# Assigned task
Copy the records word for word, starting at the line containing "Describe, relative to" and ending at the line containing "Answer: facing the viewer and to the left", including both of those lines.

# Entries shown
···
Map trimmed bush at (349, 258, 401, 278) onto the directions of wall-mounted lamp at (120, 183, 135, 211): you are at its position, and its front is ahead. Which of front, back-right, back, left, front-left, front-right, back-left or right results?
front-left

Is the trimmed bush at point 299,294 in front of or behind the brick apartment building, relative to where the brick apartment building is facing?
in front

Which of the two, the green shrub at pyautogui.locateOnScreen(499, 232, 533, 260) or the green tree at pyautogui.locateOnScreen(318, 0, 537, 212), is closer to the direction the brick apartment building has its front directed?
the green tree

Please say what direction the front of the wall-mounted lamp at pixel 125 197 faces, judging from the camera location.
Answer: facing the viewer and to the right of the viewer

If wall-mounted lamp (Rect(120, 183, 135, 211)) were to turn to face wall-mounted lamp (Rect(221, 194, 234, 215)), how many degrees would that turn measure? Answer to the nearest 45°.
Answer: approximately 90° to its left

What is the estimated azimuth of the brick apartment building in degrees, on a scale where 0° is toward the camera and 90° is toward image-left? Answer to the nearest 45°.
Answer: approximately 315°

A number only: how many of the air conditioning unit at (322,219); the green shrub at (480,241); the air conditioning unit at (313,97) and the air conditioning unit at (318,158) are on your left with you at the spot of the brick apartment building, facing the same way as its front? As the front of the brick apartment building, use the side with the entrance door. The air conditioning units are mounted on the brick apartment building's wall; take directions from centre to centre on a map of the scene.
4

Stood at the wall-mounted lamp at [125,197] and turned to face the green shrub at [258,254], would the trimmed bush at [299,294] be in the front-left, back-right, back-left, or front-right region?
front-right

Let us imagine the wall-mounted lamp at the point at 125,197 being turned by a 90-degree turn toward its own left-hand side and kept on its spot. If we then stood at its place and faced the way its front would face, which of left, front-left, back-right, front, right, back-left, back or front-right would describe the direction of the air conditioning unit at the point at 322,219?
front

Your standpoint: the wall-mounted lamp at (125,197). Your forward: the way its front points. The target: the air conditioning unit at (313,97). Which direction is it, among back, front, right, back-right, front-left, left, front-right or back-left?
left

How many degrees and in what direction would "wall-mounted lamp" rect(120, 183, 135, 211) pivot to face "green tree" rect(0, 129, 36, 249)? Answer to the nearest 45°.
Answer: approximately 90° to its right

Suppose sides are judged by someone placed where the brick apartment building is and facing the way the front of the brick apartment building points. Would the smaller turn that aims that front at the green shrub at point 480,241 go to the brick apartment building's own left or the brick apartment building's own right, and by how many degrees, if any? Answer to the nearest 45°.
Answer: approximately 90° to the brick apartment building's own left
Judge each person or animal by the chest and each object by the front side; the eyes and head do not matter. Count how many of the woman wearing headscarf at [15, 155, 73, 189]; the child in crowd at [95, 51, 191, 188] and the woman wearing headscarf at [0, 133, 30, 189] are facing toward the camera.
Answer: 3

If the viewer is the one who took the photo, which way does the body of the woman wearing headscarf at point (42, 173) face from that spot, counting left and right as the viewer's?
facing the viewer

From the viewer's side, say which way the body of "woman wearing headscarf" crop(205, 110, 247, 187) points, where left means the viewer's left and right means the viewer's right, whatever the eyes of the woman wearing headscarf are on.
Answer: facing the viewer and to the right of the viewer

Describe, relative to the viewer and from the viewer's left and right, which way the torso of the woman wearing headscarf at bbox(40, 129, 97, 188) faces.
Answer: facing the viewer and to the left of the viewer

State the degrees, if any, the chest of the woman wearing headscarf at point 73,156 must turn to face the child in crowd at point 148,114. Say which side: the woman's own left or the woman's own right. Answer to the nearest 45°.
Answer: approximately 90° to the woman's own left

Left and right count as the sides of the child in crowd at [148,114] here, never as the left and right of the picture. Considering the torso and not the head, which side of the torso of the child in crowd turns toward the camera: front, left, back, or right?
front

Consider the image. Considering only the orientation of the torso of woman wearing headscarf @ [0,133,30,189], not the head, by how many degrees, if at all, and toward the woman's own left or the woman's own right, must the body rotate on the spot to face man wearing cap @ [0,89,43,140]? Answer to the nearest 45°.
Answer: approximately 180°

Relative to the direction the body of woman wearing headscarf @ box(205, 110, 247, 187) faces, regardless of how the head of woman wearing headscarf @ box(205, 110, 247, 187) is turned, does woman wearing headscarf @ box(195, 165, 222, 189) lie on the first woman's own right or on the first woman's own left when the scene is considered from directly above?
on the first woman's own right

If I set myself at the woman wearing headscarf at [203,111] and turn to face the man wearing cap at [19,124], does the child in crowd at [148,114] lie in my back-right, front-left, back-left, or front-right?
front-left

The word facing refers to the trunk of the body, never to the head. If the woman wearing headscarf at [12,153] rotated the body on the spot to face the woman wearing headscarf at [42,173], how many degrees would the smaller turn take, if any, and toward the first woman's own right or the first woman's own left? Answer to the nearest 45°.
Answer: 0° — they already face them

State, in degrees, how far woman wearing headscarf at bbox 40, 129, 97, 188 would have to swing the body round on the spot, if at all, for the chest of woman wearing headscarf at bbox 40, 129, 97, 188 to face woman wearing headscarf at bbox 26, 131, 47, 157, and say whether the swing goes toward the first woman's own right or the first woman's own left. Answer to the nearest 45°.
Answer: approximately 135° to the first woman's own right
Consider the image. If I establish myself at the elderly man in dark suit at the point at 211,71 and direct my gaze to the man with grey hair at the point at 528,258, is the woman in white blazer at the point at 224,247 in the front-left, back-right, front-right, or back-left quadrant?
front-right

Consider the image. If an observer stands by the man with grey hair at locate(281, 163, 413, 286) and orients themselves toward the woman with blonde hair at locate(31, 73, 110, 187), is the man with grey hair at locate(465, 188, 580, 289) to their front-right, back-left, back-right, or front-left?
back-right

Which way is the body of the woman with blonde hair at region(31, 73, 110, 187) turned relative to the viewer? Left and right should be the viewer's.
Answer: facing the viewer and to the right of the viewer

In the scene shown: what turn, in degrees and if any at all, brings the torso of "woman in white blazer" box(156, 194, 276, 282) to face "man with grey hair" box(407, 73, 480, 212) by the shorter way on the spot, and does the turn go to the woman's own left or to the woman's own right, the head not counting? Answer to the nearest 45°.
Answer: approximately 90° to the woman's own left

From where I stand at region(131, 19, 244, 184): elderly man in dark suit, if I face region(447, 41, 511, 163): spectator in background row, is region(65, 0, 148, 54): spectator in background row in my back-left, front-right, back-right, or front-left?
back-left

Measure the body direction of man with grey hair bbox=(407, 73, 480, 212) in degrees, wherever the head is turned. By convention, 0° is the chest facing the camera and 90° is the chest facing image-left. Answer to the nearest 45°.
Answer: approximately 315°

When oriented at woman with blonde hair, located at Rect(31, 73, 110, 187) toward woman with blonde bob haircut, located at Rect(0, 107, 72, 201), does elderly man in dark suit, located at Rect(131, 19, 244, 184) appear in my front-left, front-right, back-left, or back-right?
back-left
···
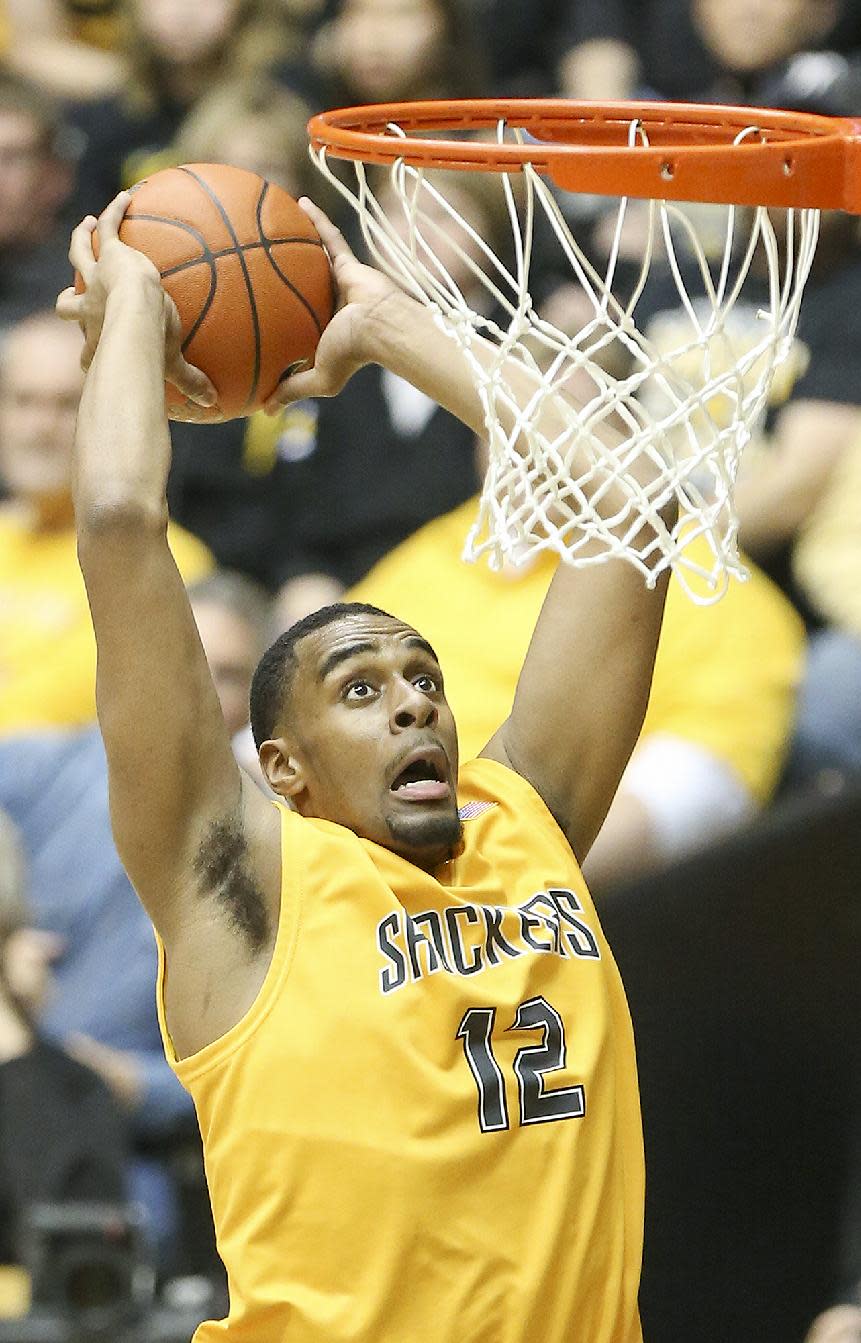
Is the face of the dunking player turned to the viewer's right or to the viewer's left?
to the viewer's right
···
# Exercise output
Describe, relative to the viewer and from the viewer's left and right, which way the torso of the woman wearing headscarf at bbox(40, 129, 97, 188) faces.
Answer: facing the viewer and to the left of the viewer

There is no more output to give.